WORK INSTRUCTION: Take the entries that follow and return exactly the lines from the one holding "17: (485, 52, 0.62)" through the one holding "35: (489, 65, 0.61)", both included. Nothing else is needed.

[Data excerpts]
──────────
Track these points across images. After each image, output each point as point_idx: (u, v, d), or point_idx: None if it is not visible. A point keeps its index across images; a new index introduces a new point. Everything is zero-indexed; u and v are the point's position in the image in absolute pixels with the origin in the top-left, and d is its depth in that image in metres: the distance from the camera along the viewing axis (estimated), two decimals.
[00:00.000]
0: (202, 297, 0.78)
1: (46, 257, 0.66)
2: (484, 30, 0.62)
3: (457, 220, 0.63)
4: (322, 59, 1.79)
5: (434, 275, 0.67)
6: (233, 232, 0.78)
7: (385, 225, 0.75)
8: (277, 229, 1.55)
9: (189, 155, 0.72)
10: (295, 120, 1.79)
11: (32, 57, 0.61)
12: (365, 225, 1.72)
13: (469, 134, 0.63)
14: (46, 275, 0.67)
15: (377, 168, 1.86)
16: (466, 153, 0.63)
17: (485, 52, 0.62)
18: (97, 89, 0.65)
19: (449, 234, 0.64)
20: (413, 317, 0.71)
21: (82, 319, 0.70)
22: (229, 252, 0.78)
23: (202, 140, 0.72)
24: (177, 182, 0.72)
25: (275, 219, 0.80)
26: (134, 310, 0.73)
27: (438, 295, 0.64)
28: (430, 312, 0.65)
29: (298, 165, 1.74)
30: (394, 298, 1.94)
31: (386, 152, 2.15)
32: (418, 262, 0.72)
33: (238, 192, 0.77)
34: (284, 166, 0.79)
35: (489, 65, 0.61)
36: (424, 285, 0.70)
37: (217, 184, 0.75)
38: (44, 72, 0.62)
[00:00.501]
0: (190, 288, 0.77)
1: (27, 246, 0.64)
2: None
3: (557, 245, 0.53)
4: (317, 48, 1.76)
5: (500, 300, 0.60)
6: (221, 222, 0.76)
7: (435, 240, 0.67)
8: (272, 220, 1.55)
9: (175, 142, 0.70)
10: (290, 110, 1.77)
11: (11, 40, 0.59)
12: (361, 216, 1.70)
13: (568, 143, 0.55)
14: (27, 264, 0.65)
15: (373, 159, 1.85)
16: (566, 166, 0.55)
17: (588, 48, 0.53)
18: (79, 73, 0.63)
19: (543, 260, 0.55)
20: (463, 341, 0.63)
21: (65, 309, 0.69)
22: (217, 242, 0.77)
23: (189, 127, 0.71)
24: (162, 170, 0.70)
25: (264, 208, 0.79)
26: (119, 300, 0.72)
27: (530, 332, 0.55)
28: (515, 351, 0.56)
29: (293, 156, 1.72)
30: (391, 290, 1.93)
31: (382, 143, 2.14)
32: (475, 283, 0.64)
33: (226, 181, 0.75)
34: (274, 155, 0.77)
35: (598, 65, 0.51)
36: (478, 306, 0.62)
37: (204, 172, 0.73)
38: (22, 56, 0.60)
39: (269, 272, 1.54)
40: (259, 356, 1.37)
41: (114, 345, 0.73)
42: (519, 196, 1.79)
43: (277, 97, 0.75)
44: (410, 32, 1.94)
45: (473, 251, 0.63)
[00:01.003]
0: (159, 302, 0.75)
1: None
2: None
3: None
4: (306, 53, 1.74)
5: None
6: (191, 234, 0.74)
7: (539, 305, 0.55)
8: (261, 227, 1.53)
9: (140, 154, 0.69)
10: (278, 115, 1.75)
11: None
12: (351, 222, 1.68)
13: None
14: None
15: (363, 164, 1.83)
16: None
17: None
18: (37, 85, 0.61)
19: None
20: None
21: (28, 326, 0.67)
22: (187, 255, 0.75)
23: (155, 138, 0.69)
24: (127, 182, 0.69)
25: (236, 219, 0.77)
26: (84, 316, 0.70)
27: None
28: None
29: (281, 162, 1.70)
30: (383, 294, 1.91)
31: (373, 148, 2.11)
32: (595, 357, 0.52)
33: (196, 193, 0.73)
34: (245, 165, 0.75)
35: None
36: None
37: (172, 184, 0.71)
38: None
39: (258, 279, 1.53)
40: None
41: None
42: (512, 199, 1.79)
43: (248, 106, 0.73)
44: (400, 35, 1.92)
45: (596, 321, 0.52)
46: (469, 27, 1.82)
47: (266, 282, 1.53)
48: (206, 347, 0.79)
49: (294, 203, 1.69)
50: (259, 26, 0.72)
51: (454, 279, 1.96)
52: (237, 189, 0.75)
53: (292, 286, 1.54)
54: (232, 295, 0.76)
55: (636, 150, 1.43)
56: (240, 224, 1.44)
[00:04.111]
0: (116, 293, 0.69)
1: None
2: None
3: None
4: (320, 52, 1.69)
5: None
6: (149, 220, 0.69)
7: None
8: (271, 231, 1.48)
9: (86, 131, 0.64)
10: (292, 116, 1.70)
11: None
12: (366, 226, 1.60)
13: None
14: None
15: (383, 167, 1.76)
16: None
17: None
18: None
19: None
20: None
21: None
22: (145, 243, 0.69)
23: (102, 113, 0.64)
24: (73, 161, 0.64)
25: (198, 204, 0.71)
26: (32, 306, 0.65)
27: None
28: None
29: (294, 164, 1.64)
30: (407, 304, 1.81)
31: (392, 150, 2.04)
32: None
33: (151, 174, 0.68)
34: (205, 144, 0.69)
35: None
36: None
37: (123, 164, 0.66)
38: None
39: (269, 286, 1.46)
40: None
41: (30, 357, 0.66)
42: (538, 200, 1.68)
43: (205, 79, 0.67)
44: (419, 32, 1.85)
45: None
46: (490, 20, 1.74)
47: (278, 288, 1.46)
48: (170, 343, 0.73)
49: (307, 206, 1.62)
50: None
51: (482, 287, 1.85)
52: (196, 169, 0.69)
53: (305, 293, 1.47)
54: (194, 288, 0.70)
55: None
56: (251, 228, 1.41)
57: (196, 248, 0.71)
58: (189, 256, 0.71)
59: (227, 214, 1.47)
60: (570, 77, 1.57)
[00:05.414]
──────────
RESULT:
17: (485, 52, 0.62)
18: (97, 89, 0.65)
19: (449, 234, 0.64)
20: (413, 317, 0.71)
21: (82, 319, 0.70)
22: (229, 252, 0.78)
23: (202, 140, 0.72)
24: (177, 182, 0.72)
25: (275, 219, 0.80)
26: (134, 310, 0.73)
27: (438, 295, 0.64)
28: (430, 312, 0.65)
29: (298, 165, 1.74)
30: (394, 298, 1.94)
31: (386, 152, 2.15)
32: (418, 262, 0.72)
33: (238, 192, 0.77)
34: (284, 166, 0.79)
35: (489, 65, 0.61)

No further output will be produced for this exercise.